* ACTIVITY *
Every line with the string "worn" should be copied from the data.

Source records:
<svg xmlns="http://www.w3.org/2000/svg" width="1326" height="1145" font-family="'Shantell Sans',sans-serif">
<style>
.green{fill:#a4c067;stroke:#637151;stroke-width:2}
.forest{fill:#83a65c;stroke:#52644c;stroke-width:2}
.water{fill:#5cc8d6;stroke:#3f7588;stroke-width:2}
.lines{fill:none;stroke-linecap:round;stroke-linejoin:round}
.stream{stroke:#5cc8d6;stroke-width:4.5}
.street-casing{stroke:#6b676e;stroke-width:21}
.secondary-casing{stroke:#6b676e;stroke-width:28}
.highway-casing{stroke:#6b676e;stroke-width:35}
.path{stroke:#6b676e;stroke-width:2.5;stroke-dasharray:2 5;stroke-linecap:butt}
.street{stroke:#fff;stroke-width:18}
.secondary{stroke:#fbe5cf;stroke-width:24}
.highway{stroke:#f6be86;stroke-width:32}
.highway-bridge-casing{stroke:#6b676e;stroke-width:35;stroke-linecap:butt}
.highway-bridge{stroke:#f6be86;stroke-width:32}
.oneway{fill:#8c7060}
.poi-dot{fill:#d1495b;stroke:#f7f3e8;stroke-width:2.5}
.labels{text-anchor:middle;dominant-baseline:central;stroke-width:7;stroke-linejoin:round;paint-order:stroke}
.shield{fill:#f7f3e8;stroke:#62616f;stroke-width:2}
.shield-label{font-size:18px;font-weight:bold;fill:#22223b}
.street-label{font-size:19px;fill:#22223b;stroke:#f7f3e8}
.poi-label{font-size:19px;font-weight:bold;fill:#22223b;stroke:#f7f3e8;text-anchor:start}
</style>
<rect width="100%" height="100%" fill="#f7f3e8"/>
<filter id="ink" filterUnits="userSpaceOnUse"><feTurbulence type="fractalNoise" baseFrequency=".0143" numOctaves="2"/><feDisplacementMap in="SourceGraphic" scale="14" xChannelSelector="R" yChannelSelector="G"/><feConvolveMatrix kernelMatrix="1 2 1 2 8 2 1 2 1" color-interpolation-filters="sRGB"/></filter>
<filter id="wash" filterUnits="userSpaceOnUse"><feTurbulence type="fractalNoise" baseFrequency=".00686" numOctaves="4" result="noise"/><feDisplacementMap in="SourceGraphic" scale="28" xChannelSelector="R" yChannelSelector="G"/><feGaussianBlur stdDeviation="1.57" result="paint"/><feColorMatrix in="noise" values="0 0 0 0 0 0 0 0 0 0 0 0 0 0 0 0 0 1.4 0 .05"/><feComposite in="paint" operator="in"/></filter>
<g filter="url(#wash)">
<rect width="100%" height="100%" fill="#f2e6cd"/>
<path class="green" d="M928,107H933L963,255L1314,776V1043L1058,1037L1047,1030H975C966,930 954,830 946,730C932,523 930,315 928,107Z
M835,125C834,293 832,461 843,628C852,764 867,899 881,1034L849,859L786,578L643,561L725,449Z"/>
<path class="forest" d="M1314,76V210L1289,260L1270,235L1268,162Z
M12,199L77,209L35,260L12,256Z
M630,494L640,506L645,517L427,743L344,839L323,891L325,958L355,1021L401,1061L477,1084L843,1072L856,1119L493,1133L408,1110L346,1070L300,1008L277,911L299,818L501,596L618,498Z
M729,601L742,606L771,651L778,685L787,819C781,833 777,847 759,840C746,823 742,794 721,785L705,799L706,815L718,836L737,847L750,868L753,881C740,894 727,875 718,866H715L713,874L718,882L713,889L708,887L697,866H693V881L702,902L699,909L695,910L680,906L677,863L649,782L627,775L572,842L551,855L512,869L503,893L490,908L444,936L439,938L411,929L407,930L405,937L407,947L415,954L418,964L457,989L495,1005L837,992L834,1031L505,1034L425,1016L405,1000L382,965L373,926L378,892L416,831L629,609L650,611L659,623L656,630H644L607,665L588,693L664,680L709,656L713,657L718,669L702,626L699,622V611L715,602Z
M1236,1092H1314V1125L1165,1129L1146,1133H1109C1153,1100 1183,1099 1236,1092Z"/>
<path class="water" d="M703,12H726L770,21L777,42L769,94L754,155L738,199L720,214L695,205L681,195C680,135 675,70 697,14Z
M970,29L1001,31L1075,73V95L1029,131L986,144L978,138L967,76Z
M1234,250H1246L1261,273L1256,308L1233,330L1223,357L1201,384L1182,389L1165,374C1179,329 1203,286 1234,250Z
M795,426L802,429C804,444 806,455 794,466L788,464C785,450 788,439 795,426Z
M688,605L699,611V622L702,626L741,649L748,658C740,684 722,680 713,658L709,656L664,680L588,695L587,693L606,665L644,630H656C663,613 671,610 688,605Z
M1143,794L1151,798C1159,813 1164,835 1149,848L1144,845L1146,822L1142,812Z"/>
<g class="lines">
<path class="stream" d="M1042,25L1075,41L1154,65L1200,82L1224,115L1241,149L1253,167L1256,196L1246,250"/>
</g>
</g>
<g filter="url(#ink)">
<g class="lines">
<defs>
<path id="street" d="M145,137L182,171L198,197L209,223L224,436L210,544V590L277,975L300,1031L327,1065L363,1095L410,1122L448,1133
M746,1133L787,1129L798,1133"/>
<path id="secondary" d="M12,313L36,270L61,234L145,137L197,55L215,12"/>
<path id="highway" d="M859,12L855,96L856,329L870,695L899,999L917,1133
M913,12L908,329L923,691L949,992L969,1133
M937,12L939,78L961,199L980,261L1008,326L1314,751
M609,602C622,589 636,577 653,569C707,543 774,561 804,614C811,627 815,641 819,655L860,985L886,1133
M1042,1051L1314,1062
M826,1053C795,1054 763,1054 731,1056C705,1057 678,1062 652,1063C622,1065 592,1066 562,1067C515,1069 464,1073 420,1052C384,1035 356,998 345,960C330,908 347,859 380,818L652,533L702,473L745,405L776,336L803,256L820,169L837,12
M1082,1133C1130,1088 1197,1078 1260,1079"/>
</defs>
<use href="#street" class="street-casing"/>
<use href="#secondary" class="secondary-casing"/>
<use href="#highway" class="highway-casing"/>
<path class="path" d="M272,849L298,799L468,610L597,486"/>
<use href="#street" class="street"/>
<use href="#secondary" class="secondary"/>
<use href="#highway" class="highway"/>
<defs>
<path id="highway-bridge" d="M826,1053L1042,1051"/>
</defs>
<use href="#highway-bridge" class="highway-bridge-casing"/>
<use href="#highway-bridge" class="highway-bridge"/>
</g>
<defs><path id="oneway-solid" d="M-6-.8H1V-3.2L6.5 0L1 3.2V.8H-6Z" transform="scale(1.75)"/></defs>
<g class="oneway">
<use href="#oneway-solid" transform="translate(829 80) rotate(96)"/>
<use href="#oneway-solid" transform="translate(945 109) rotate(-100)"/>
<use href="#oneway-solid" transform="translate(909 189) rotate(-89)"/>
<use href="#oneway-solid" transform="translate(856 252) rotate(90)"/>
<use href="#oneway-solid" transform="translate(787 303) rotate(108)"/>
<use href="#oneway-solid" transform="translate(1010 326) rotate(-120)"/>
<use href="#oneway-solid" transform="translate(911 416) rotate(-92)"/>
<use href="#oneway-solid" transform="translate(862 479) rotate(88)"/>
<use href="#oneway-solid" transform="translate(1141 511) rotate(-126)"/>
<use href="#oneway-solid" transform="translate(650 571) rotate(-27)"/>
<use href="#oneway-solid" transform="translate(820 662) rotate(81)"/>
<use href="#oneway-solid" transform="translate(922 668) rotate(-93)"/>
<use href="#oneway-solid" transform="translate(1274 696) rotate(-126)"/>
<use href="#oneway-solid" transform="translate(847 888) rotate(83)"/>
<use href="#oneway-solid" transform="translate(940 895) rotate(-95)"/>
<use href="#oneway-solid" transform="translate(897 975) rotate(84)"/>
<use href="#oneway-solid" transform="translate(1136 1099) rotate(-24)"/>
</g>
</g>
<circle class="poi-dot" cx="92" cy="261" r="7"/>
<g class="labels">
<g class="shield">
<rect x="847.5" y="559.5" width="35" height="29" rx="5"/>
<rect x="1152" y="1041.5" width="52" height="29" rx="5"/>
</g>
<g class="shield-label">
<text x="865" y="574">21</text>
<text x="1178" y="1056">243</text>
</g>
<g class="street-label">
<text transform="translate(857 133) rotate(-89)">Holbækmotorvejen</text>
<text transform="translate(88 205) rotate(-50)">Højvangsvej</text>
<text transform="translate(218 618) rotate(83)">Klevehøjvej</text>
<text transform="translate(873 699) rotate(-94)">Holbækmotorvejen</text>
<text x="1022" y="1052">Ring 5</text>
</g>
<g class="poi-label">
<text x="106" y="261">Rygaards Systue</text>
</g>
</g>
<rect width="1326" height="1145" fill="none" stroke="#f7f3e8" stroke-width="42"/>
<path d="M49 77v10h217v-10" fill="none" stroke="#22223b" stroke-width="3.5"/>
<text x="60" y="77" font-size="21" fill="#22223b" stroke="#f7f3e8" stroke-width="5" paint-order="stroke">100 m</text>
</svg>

--

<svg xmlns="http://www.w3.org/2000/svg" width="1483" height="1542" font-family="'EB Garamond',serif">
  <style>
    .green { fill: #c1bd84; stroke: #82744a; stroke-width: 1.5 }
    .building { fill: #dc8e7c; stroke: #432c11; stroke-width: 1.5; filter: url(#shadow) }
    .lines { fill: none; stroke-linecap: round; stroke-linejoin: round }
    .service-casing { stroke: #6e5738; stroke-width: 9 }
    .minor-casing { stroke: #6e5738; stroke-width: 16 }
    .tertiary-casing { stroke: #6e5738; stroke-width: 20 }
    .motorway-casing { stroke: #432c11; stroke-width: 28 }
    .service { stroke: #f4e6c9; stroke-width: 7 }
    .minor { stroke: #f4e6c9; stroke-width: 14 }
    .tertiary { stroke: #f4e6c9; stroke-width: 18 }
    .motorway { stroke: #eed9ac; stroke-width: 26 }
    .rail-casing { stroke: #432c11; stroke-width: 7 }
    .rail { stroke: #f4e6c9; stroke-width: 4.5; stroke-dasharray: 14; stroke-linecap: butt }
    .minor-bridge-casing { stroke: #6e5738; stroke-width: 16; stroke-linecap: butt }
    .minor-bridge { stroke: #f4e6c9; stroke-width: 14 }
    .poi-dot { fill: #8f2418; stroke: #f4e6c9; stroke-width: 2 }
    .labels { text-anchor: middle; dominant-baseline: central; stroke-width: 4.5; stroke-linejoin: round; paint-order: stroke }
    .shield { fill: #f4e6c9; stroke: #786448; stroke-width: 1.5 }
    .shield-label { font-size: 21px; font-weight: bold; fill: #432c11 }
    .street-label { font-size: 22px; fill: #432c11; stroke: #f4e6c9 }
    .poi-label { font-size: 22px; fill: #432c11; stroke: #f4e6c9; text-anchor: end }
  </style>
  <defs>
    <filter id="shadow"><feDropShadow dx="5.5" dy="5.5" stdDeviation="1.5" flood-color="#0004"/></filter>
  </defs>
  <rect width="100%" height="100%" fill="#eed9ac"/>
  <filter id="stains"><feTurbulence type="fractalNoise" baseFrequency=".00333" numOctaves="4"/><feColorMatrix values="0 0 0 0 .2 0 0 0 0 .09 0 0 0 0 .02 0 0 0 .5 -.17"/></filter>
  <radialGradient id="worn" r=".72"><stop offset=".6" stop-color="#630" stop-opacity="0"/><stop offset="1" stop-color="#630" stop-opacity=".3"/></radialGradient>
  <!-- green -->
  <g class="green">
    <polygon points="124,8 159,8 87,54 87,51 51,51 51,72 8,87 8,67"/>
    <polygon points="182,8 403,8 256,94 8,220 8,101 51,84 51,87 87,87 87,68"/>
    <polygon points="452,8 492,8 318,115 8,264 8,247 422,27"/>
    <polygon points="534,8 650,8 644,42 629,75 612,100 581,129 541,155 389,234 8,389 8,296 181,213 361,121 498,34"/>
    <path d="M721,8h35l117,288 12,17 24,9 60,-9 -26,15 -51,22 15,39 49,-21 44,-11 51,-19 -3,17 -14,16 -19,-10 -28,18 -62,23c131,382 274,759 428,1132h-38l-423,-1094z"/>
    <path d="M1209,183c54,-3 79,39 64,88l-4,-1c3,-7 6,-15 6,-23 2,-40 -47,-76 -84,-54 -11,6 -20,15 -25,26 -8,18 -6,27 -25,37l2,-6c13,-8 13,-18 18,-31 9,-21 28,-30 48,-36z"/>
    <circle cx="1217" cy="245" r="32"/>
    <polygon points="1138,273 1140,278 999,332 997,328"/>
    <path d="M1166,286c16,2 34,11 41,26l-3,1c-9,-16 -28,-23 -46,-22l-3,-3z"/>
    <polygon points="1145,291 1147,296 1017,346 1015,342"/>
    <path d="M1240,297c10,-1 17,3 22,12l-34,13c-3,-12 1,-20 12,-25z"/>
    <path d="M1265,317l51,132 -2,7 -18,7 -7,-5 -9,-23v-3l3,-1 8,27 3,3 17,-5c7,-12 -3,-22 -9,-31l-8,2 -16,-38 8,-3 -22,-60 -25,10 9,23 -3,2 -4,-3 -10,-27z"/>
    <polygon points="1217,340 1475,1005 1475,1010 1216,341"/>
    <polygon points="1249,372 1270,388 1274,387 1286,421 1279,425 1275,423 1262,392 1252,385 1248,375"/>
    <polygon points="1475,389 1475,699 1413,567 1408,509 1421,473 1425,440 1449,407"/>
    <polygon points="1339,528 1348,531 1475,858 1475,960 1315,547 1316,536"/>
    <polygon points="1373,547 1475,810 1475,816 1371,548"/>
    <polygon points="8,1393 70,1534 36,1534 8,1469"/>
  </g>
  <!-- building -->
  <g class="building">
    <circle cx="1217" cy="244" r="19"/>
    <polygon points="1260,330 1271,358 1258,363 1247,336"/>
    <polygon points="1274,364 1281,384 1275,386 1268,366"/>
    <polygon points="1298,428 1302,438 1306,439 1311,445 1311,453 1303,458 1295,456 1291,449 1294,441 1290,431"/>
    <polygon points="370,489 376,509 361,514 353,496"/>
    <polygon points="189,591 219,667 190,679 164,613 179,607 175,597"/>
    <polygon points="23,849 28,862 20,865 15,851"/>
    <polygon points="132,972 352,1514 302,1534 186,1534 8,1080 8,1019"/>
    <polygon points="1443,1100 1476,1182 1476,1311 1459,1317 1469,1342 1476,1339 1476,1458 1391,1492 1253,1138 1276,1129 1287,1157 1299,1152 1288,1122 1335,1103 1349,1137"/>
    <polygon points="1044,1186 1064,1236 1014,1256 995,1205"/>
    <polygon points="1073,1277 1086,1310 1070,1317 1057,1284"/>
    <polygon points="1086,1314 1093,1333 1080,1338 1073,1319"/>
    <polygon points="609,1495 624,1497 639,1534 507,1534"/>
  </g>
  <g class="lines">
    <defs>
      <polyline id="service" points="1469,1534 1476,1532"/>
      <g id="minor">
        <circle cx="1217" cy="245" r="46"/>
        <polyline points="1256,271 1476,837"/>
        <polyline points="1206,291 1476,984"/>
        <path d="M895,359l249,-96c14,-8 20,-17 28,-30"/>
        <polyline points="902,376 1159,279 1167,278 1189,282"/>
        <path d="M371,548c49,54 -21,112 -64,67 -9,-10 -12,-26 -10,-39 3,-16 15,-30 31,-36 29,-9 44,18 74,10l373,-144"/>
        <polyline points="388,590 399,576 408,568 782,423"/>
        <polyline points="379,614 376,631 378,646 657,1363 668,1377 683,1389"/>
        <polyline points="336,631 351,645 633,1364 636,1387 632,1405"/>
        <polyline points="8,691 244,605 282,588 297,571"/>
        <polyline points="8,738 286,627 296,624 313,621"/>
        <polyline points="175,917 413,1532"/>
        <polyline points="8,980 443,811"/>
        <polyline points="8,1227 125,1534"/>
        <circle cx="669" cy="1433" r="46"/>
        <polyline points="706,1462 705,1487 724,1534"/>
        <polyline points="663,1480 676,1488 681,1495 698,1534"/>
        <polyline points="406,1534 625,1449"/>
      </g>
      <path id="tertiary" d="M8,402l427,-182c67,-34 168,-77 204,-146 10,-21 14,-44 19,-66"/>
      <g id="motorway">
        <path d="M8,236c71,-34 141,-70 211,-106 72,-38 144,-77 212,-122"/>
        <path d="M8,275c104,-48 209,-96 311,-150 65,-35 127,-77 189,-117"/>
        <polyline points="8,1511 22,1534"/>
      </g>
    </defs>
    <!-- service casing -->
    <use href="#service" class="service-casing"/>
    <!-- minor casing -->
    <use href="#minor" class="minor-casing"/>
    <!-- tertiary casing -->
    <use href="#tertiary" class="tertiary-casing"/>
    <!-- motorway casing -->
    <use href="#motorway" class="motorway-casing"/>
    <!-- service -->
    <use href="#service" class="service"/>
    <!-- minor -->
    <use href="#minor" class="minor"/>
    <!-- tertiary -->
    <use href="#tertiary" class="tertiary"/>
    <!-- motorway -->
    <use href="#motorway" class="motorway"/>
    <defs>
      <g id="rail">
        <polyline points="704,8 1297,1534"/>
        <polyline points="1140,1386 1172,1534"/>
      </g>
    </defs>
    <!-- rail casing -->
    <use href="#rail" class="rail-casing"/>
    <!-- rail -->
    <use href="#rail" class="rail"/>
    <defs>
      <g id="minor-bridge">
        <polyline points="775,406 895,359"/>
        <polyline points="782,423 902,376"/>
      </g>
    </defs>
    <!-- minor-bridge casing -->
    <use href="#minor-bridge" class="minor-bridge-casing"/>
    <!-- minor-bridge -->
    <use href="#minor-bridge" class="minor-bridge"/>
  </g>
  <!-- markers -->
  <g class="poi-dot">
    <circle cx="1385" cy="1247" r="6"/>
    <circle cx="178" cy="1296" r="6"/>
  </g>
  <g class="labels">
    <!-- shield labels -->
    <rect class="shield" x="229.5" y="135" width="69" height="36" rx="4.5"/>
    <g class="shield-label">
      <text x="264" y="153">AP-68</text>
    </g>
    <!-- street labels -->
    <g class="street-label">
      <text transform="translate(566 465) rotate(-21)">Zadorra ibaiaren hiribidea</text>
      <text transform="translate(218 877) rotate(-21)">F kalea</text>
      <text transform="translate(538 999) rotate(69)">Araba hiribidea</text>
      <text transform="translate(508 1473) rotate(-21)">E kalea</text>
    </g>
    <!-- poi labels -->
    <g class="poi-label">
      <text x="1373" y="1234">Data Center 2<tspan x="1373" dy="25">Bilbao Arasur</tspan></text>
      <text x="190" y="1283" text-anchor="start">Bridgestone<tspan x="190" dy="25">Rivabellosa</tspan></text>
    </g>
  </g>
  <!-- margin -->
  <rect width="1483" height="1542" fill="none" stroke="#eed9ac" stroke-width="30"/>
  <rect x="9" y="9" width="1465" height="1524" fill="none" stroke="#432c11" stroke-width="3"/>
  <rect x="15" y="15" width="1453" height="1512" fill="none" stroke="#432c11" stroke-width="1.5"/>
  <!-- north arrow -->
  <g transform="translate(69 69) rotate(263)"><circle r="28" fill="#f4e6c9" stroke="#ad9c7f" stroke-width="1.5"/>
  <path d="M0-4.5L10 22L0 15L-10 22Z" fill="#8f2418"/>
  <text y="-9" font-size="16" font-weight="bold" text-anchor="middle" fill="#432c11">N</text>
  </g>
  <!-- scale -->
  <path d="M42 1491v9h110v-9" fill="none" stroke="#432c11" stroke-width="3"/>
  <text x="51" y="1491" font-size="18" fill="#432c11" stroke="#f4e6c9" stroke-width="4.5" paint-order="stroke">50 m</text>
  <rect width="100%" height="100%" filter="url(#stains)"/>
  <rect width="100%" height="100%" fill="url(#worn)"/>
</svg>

* ANSWER TO THIS TASK *
  <radialGradient id="worn" r=".72"><stop offset=".6" stop-color="#630" stop-opacity="0"/><stop offset="1" stop-color="#630" stop-opacity=".3"/></radialGradient>
  <rect width="100%" height="100%" fill="url(#worn)"/>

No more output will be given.